The economic side is potentially more challenging. At present, fully ‘green’ ammonia costs two to four times as much to make as conventional ammonia. CF Industries is currently planning to convert part of the feed for an ammonia train at its Donaldsonville plant in Louisiana by 2024, by which time it will be producing 20,000 t/a of green ammonia using hydrogen from electrolysis with electricity provided from renewable sources. CF puts the cost of producing green ammonia at $500/t, significantly more than the present f.o.b. cost. The company suggests that it could reap a reward in terms of premium prices for green ammonia. But this in turn pushes the cost onto downstream consumers and could raise the price of, e.g. shipping, were it to become a shipping fuel. Still, electrolyser costs have already come down tenfold over the past decade, and as renewable power continues to be introduced at scale, so unit costs are likely to come down still further. BP suggests that by 2050, the cost of renewable energy will have fallen by 30-70% compared to its current value – already cheaper than conventional fuels in many markets.

In the meantime, blue ammonia might be a cheaper bridging option in the short term, and CF Industries, along with Nutrien in North America, is also looking at large scale conversion to CCS for its ammonia production. Plants in the US Gulf Coast are near to established oil and gas fields and so could use CO2 for enhanced oil recovery, while taking advantage of tax credits for CCS. Since 2013, Nutrien has been selling about 250,000 t/a of CO2 into the EOR market from its Geismar fertilizer plant in Lousiana. Saudi Arabia, Russia, and several other countries are either already producing or actively converting capacity to CCS, mainly for enhanced oil recovery. Saudi Aramco recently shipped 40 tonnes of blue ammonia as part of a demonstration shipment to Japan, with 30 tonnes of CO2 captured during the process designated for use in methanol production at SABIC’s Ibn-Sina facility and another 20 tonnes of captured CO2 being used for enhanced oil recovery at Aramco’s Uthmaniyah field. While piping to handle acidic CO2 and pump it back into oil reservoirs is an expense, it is only a marginal increase in cost to the cost of producing conventional ammonia. It seems likely that we will see many more such projects over the next few years, as a market develops for low carbon ammonia.

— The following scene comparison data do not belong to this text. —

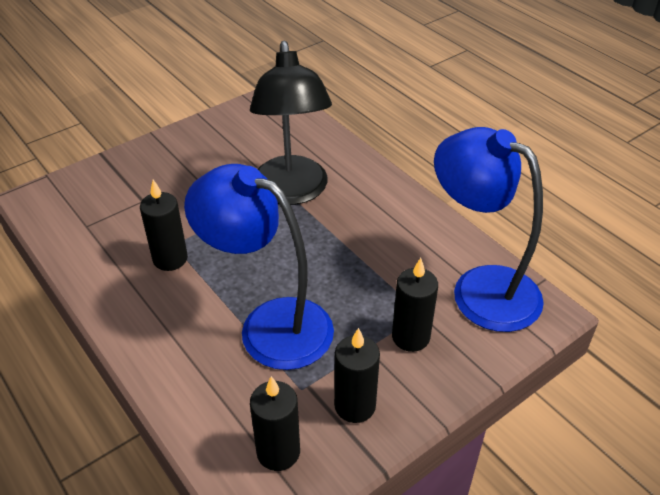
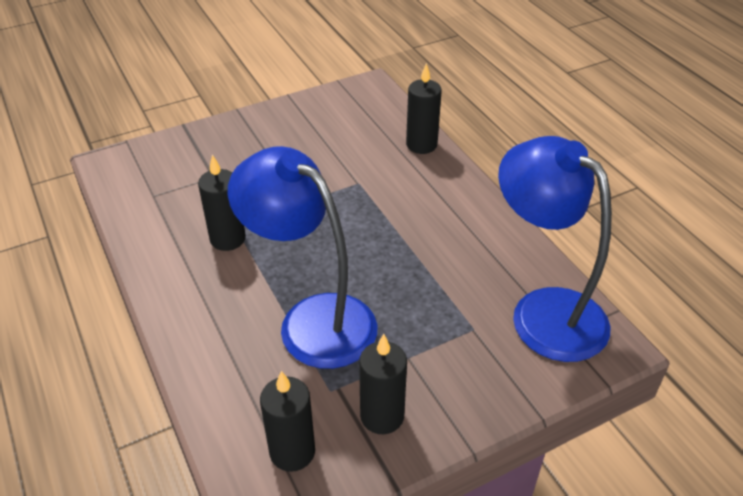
camera: 10 degrees right, 0 degrees up
(292, 192) = (366, 185): black lamp -> none
(410, 337) = (457, 352): black candle -> black candle (421, 145)

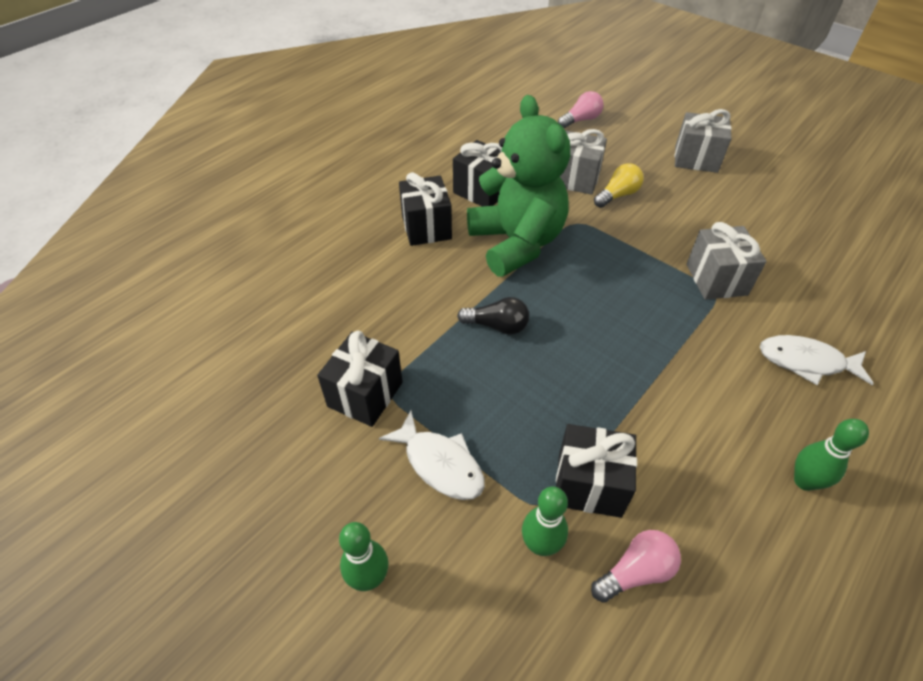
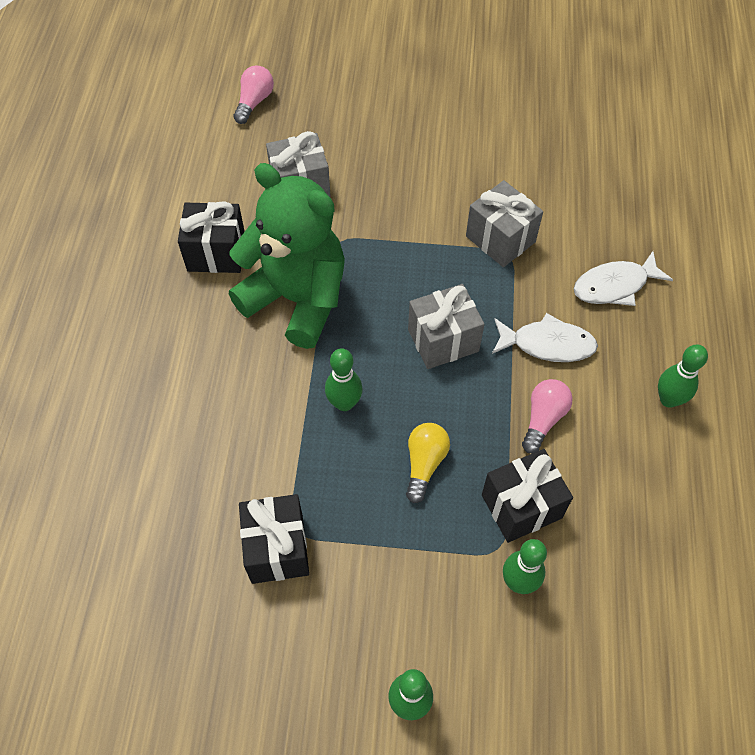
camera: 35 degrees left, 10 degrees up
(426, 227) = (192, 330): black gift -> none
(440, 464) = (393, 568): white fish -> white fish (547, 344)
(497, 326) = (344, 403): black light bulb -> green bowling pin
(617, 195) = (355, 186): yellow light bulb -> yellow light bulb (424, 464)
(635, 572) = (598, 555): pink light bulb -> pink light bulb (543, 419)
(696, 159) = (401, 100): grey gift -> grey gift (443, 340)

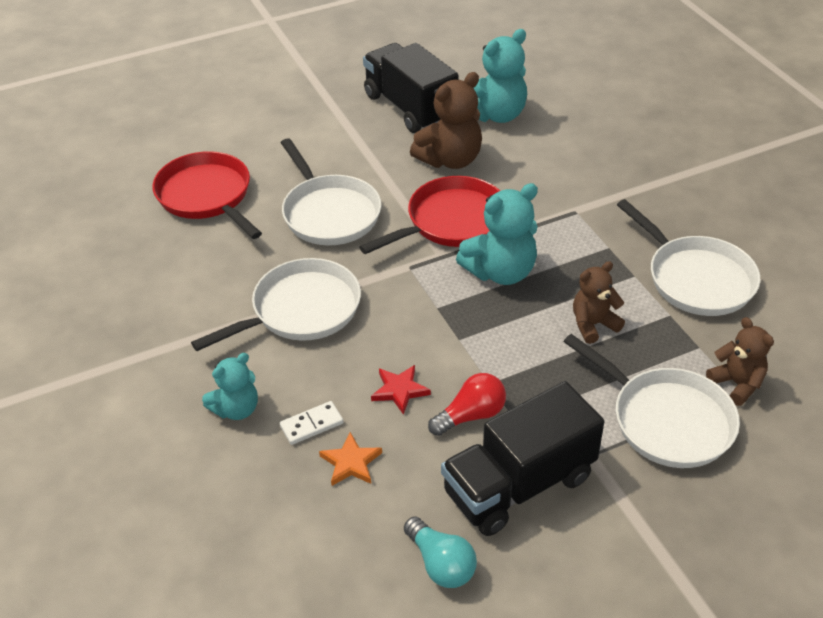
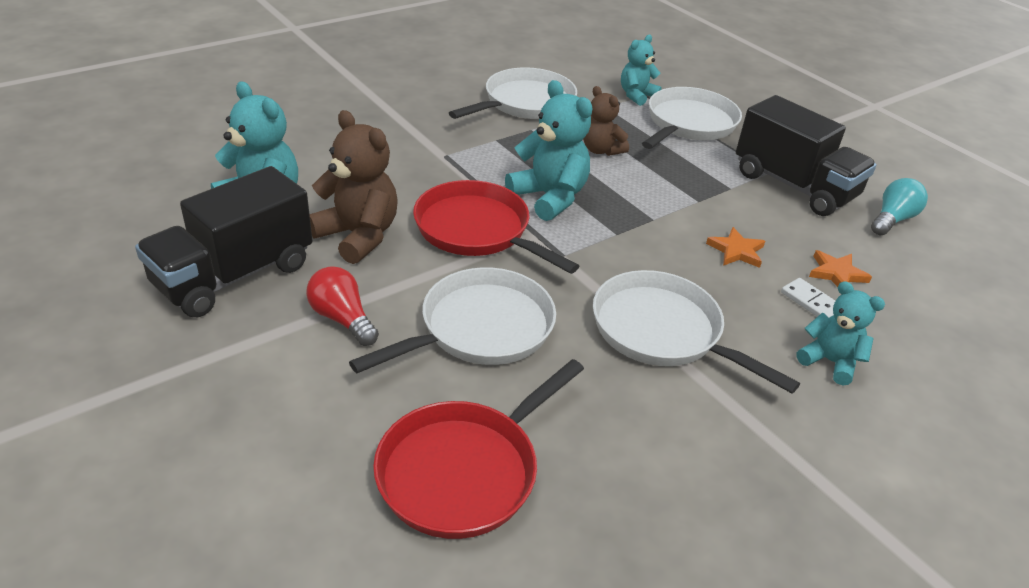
camera: 105 degrees left, 5 degrees down
(399, 390) = (736, 251): red star -> orange star
(471, 415) = (740, 210): red light bulb -> red light bulb (342, 319)
(737, 384) = (636, 96): brown teddy bear -> turquoise teddy bear

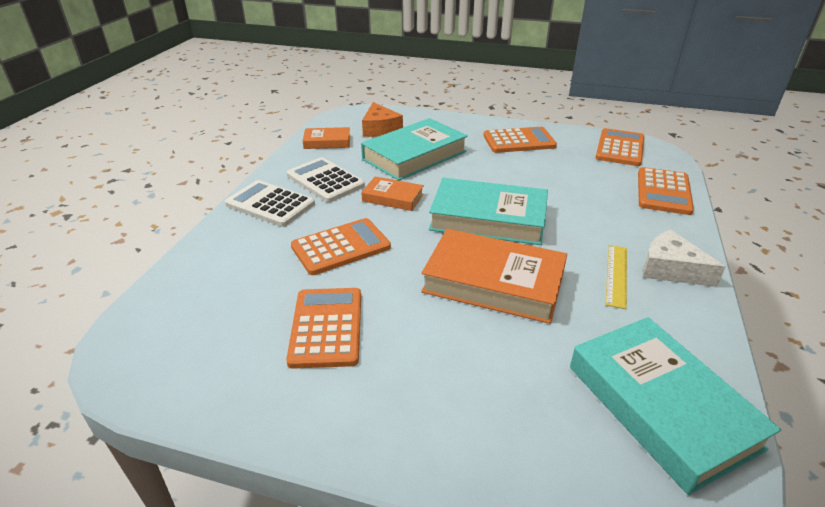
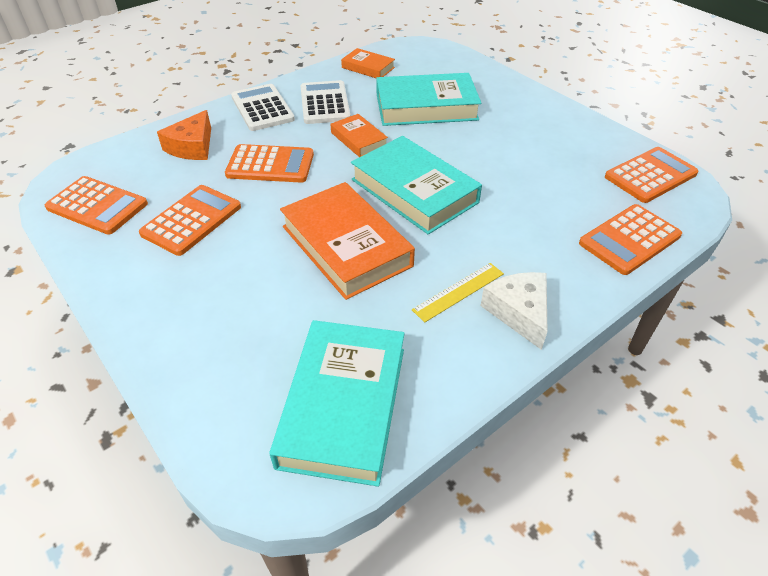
camera: 35 degrees right, 10 degrees up
(380, 129) = (428, 70): orange cheese -> orange cheese (192, 147)
(519, 141) = (546, 128): orange calculator -> orange calculator (97, 206)

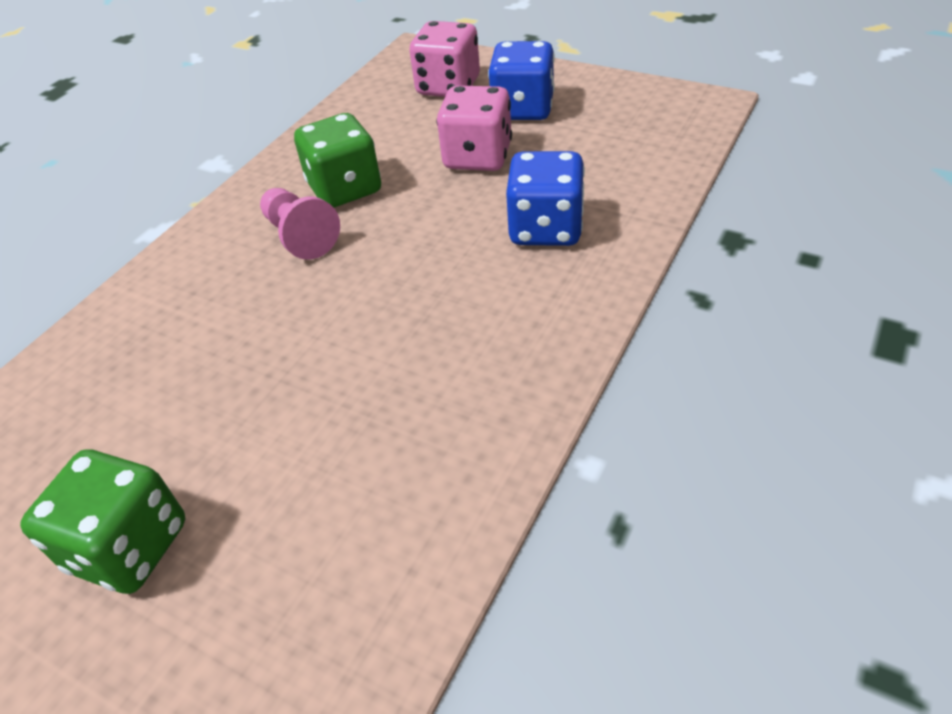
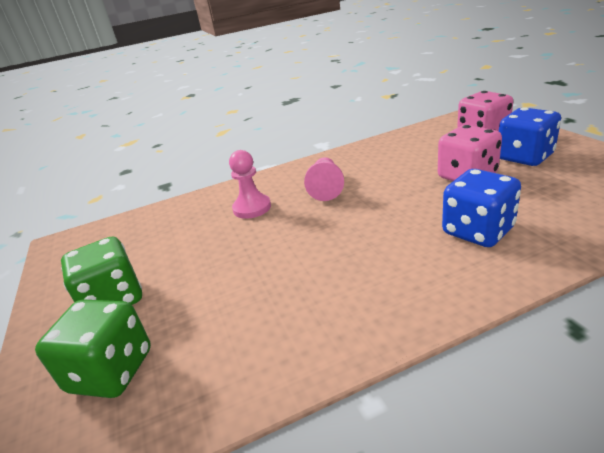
camera: 40 degrees right, 15 degrees down
(210, 310) = (252, 208): none -> pink pawn
(345, 189) = (371, 172): green dice -> green dice (111, 371)

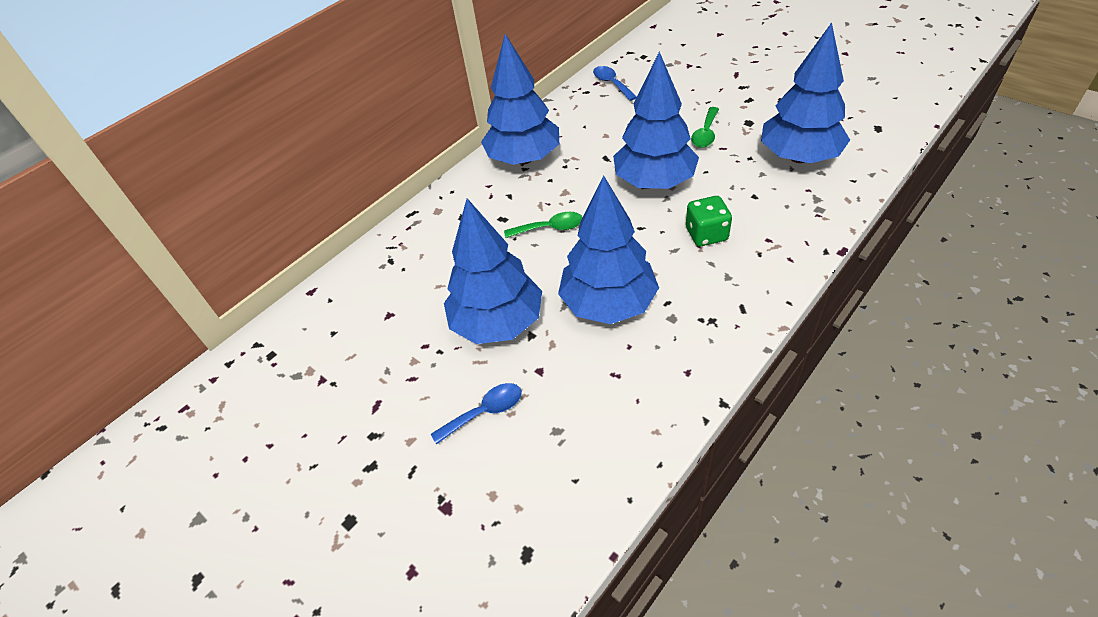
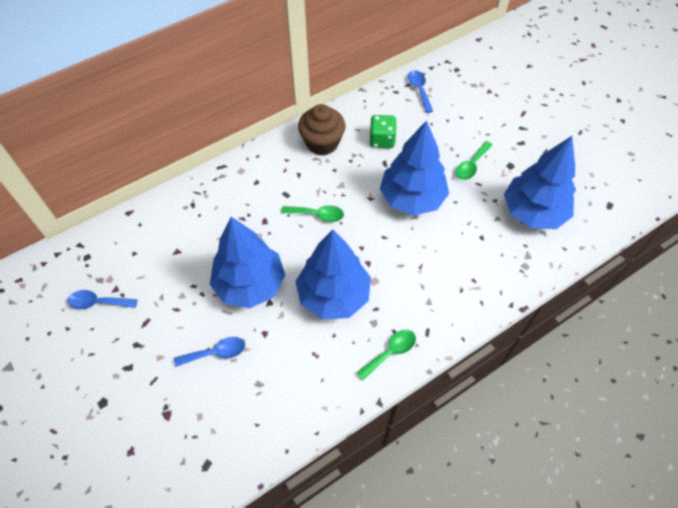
camera: 10 degrees right, 10 degrees up
(303, 402) = (98, 302): none -> blue spoon
(524, 159) = (322, 143): blue tree -> brown cupcake
(706, 234) = (430, 259): green dice -> green dice (382, 140)
(709, 343) = (390, 352): none -> green spoon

The third barrier, however, may be the most significant – that of producing sufficient low carbon ammonia to meet anticipated demand. Japan is looking at 3 million t/a of ammonia demand for power generation by 2030, and JERA is working with Yara to source ammonia for Japan’s power industry. Taken with other blue and green ammonia developments, such as Yara’s Porsgrunn conversion, and the recently announced projects in the UAE to add 1.2 million t/a of blue and green ammonia before the end of the century, this looks achievable. But if ammonia did take off as a shipping fuel in the way that Figure 1 suggests, the prospect of 100 million t/a of demand by 2050 would require a wholesale change in the industry, and that in turn might require the economics, and possibly even the demand, to come first. And, just as ammonia production must currently compete with the power industry for natural gas and coal feedstocks, so in future it might have to compete with the power industry for renewable electricity. Still, if the shipping industry feels it has no alternative (developments in electrically powered vessels are even more in the experimental phase than ammonia) in order to achieve the IMO low carbon goal, that might just be enough of a push to develop blue and green ammonia plants at the scale required to achieve it.